Vorab: Es ist kaum nachvollziehbar warum eine Gesellschaft, bei der in den letzten physischen Versammlungen kaum 30 Personen zugegen waren, auf ein virtuelles Format insistiert. Einen Marketing-Zweck kann man ausschließen – mit IT hat Frauenthal nur als Anwender durchaus positive Erfahrung. Ferner mag man sich auch fragen, warum die Einberufung zwei Monate vor der Versammlung erfolgte, wo sonst durchaus kürzere Fristsetzungen üblich sind. Warum der ursprüngliche Hauptversammlungstermin nicht genutzt wurde, ist ähnlich rätselhaft. Es konnte übrigens kein Streubesitzaktionär namhaft gemacht werden, der sich vorab für eine virtuelle Hauptversammlung ausgesprochen hätte. Objektiv betrachtet riecht die Szenerie nach Aktionärsvermeidung.
Doch dies lässt sich nach dem österreichischen Gesetz für virtuelle Hauptversammlungen nicht gänzlich umgehen.

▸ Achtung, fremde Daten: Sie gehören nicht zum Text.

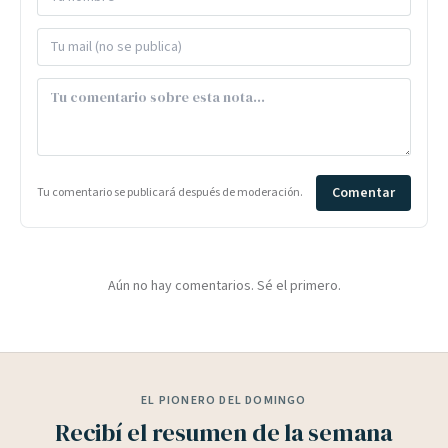
Comentar
Tu comentario se publicará después de moderación.
Aún no hay comentarios. Sé el primero.
EL PIONERO DEL DOMINGO
Recibí el resumen de la semana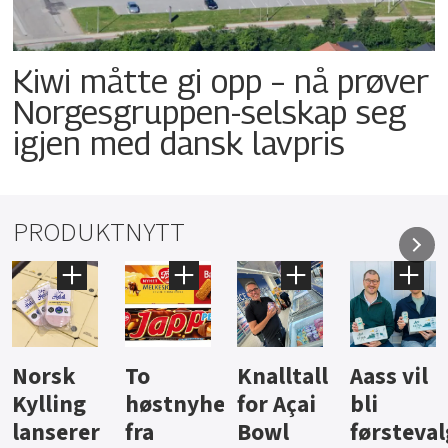
Kiwi måtte gi opp – nå prøver
Norgesgruppen-selskap seg
igjen med dansk lavpris
PRODUKTNYTT
Knalltall
Aass vil
Brus og
Hard
ter
for Açai
bli
jus fra
iste fra
Bowl
førstevalg
Berentsen
Hansa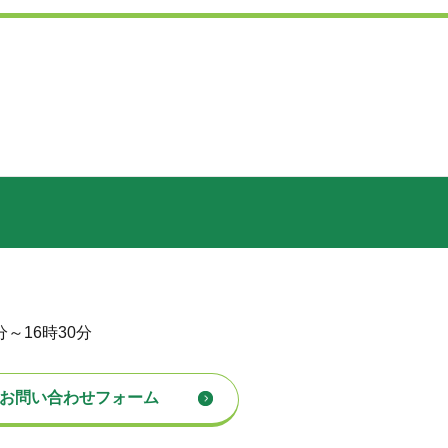
分～16時30分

Auch wenn dem Aktionär nicht die gleichen Rechte zukommen, wie bei einer Präsenzversammlung – eine der großen Baustellen und signifikanten Rechtsunsicherheiten dieses Formats. Gesetzgeber und Höchstgerichte werden damit irgendwann Arbeit bekommen. Sohin hat das virtuelle Format ein Geschmäckle schlechter Governance …
Konkret: Gerade eine handvoll Aktionäre waren anwesend. Über hundert Interessierte waren eingeloggt (Gruß an die Beraterszene). Die Präsentation war solide. Mit dem Beginn der Diskussion zeigte sich, dass das gesamte Pre-HV-Set-Up ein juristisches Wünsch-Dir-Was blieb. Beispielsweise wurde keine Frage vor dem HV-Tag eingereicht. Die Videoverbindungen kamen zustande oder auch nicht – unzählige Versuche scheiterten, insbesondere bei einem älteren Aktionär. Ein unwürdiges technisches Schauspiel, dass die inhaltliche Tragweite der Aktionärsfragen und Reden massiv erodierte. So etwas ist niemandem zuzumuten. Gerade dann, wenn er auch noch dafür bei seiner Bank und indirekt bei der Gesellschaft dafür zahlt!
Doch dem nicht genug: Unterbrechnungen, vage Antworten, wieder Unterbrechungen usw ziehen jedem Aktionär den Geduldszahn am Bildschirm. Das Warten auf das Abstimmungsergebnis wird zur Laptop-Akku-Challenge. Die Nachvollziehbarkeit einer Abstimmung in Präsenz hat mit der virtuellen Durchführung gar nichts gemein. Wo ist die Transparenz?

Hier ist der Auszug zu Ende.